Just to be sure you understand:

When "functions call functions," their local variables are stored in an area of memory known as "the stack," so named because it works like a push-down LIFO stack. When a function is entered, the stack grows. When the function returns, it shrinks. And if a function recursively calls itself, there's no confusion because each instance has its own area on the stack.

malloc() allocates memory "upon request" from a different area called "the heap," so named because it has no particular built-in organization. These areas of memory are referenced indirectly, using "pointers," which are variables whose value is understood to be a memory address.

The "C" language conveniently allows you to use "array notation" when using pointers, just as it does with local variables that are allocated on the stack.

Answer 3

int arr[n]; allocates memory on the stack. It is automatically allocated and then deallocated at the end of the block.
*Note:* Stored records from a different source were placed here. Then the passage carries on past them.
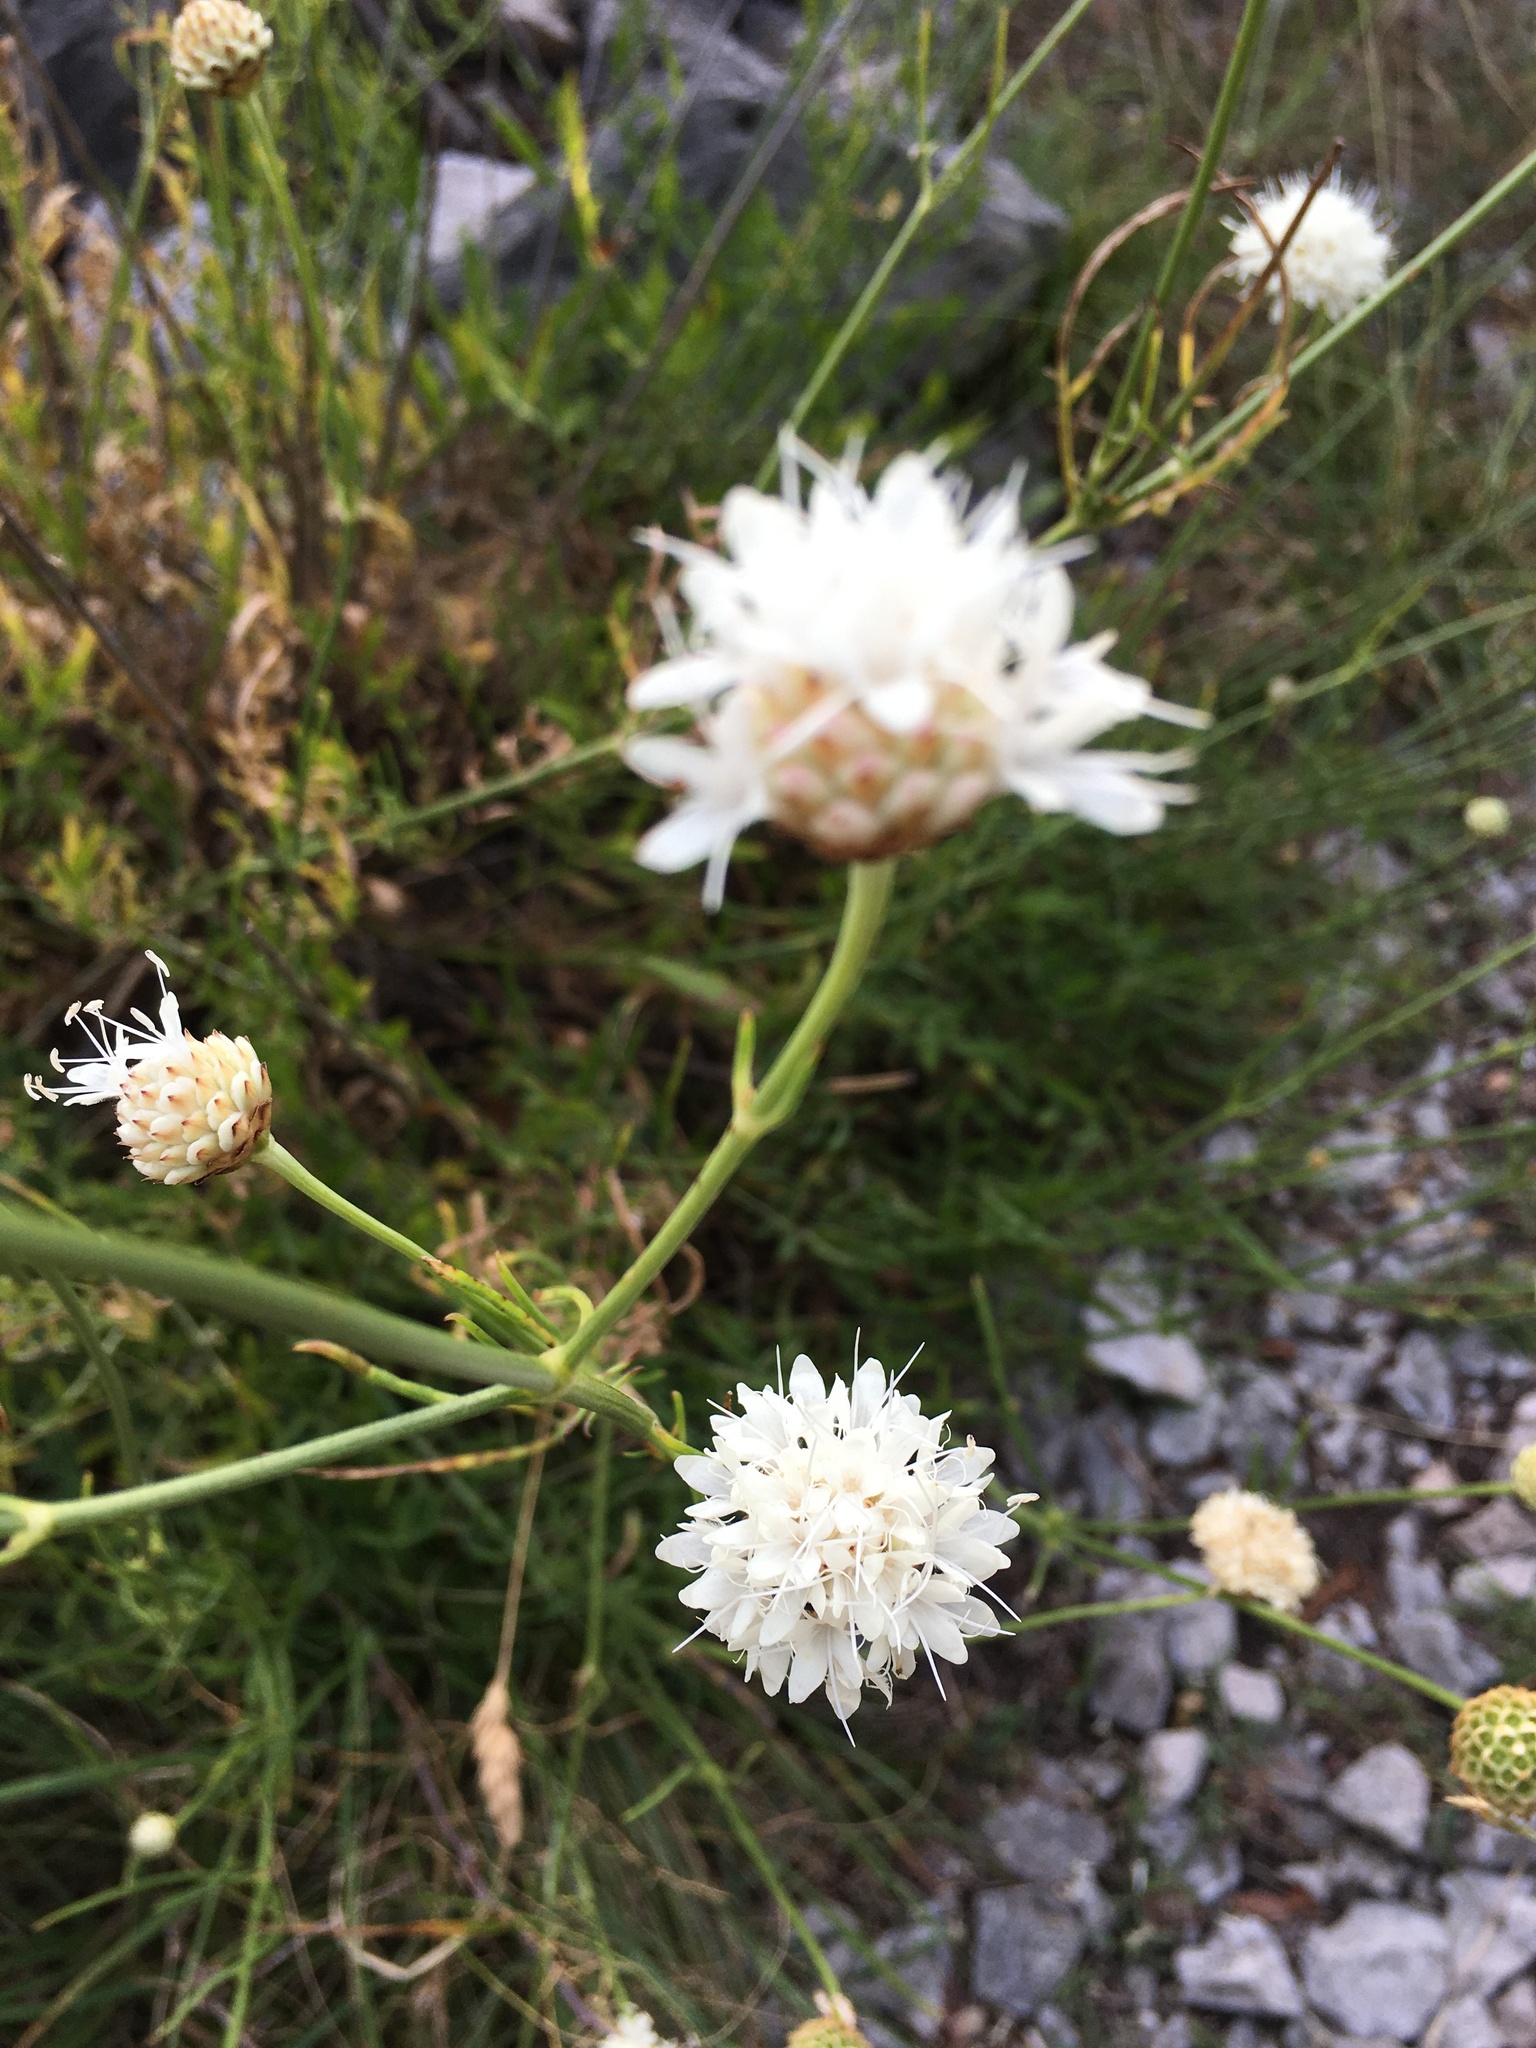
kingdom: Plantae
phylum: Tracheophyta
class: Magnoliopsida
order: Dipsacales
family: Caprifoliaceae
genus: Cephalaria
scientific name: Cephalaria leucantha
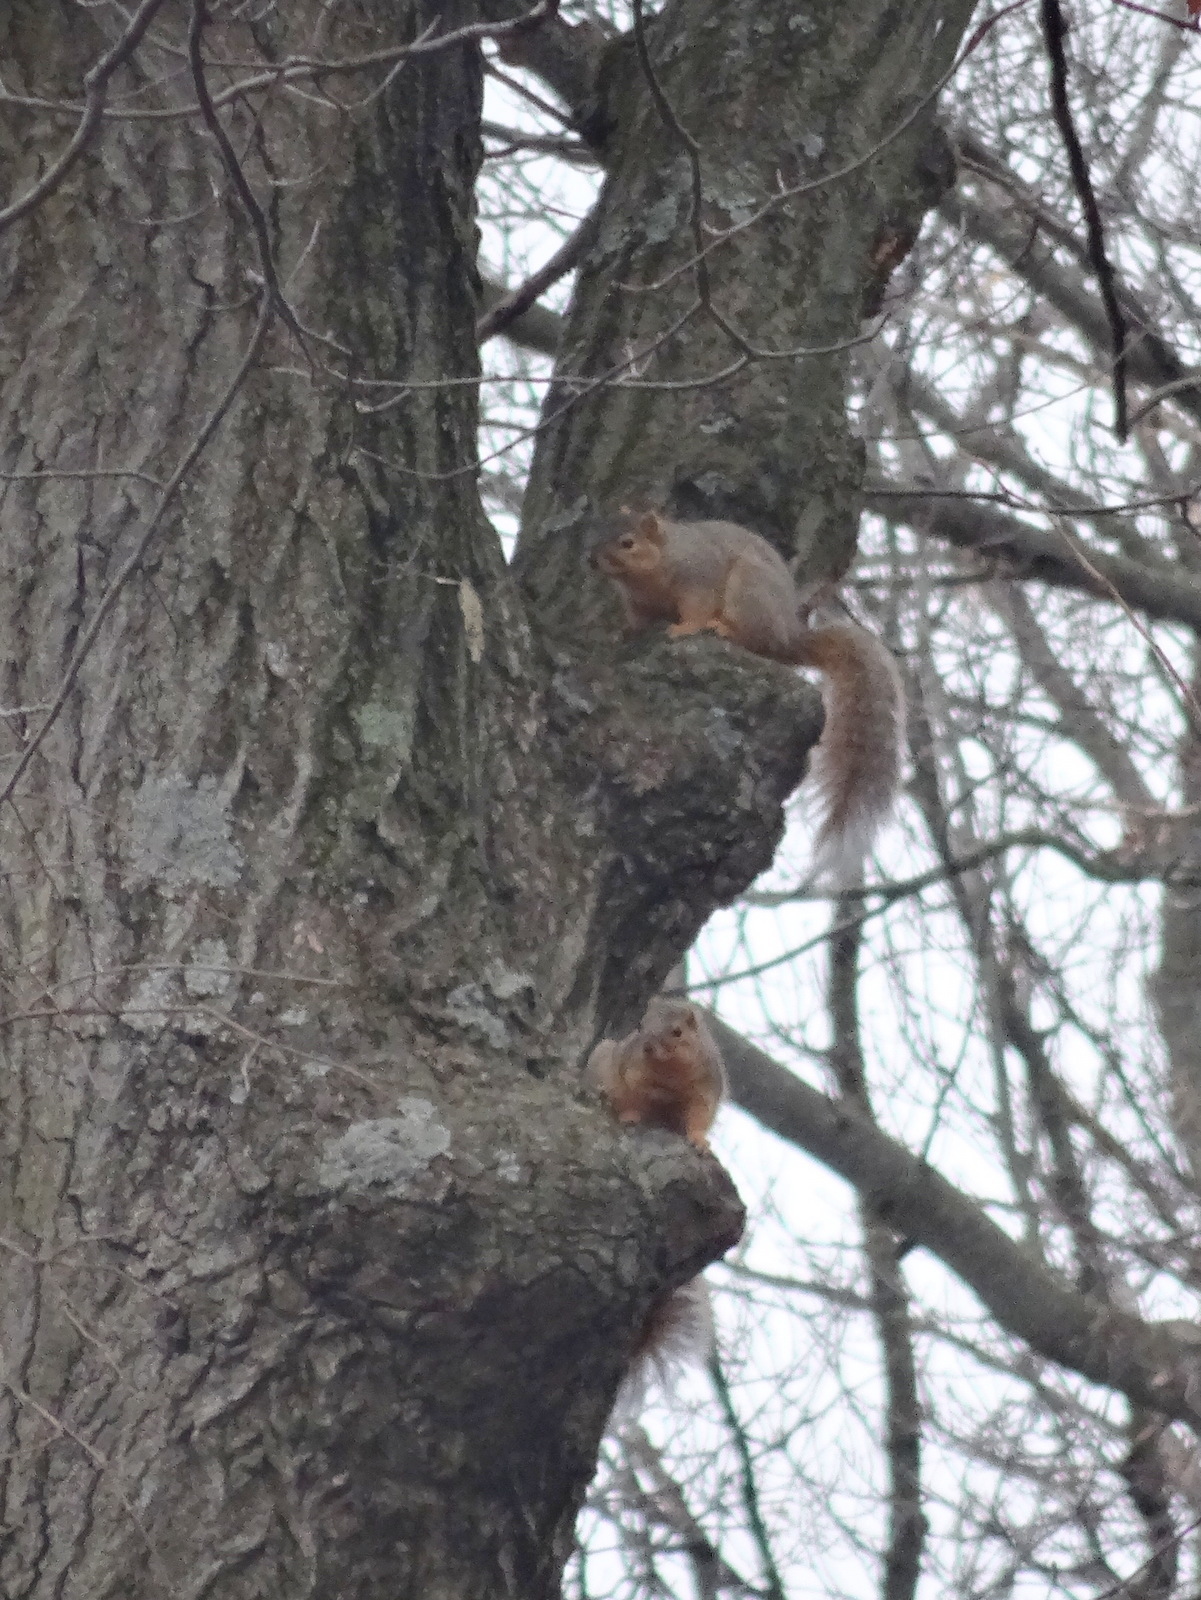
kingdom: Animalia
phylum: Chordata
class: Mammalia
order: Rodentia
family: Sciuridae
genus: Sciurus
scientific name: Sciurus niger
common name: Fox squirrel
A pointer to stack memory cannot be safely returned from a function.

Consider this.

#include <stdio.h>

char *make_array() {
    int n;  
    scanf("%d",&n);

    // Memory for `arr` is allocated on the stack.
    char arr[n];

    // And then deallocated when the function exits.
    // A good compiler and editor will warn you if you try
    // to return it.
    return arr;
}

int main() {
    // This pointer is to memory which has already been freed. Other things
    // will overwrite it.
    char *arr = make_array();

    arr[0] = 'c';
    arr[1] = '\0';

    // This could be the letter c, but it's probably gibberish.
    puts(arr);
}

If you need memory to live beyond the life of the current function, you need to allocate it on the heap with malloc and manage it yourself.

Answer 4

int n;  
scanf("\n%d ",&n);  
int arr[n];

If it works then that means you are using compiler that still interprets it as "DMA" the only difference here would be that it will get deallocated at the end of the scope but I don't think it's a good practice for C.